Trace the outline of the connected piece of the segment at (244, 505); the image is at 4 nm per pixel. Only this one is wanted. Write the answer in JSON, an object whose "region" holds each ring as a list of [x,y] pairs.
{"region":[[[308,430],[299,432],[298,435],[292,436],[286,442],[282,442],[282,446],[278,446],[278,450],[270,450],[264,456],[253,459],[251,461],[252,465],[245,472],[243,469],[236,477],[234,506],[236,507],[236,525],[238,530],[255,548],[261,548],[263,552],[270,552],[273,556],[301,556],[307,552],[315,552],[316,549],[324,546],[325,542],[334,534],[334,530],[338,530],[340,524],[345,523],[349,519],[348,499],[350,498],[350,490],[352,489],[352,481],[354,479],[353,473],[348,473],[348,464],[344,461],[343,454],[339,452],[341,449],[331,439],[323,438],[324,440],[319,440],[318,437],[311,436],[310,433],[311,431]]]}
++++++++
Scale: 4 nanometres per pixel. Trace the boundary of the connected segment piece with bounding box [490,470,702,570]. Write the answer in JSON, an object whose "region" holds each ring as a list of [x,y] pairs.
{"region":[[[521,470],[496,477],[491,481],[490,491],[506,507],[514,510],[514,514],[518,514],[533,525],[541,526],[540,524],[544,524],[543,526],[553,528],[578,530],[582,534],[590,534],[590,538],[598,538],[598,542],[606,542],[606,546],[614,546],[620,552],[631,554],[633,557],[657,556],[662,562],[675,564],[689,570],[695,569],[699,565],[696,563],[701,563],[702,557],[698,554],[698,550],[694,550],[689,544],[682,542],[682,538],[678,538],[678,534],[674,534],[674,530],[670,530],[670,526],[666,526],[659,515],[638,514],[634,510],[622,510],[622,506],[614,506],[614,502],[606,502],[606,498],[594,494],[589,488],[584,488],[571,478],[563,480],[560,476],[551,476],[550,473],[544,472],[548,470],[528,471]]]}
++++++++
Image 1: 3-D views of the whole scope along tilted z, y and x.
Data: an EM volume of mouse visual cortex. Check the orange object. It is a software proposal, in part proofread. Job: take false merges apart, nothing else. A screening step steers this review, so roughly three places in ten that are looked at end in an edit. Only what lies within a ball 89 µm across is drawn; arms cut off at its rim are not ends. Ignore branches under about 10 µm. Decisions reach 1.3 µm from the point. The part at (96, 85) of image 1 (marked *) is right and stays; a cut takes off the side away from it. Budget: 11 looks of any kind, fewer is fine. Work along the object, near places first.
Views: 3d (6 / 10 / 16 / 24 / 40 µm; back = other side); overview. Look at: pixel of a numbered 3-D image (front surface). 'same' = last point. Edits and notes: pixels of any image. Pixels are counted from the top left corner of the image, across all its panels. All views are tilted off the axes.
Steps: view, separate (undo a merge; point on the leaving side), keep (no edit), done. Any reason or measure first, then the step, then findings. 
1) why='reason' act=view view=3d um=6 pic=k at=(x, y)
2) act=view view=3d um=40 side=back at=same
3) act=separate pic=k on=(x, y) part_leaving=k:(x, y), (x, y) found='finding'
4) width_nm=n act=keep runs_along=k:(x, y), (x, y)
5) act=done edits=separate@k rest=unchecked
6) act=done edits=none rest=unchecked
++++++++
§ **What is being asked**
Working from the listing above, pick out every line that has "point" and copy it.

§ **Answer below**
Data: an EM volume of mouse visual cortex. Check the orange object. It is a software proposal, in part proofread. Job: take false merges apart, nothing else. A screening step steers this review, so roughly three places in ten that are looked at end in an edit. Only what lies within a ball 89 µm across is drawn; arms cut off at its rim are not ends. Ignore branches under about 10 µm. Decisions reach 1.3 µm from the point. The part at (96, 85) of image 1 (marked *) is right and stays; a cut takes off the side away from it. Budget: 11 looks of any kind, fewer is fine. Work along the object, near places first.
Views: 3d (6 / 10 / 16 / 24 / 40 µm; back = other side); overview. Look at: pixel of a numbered 3-D image (front surface). 'same' = last point. Edits and notes: pixels of any image. Pixels are counted from the top left corner of the image, across all its panels. All views are tilted off the axes.
Steps: view, separate (undo a merge; point on the leaving side), keep (no edit), done. Any reason or measure first, then the step, then findings. 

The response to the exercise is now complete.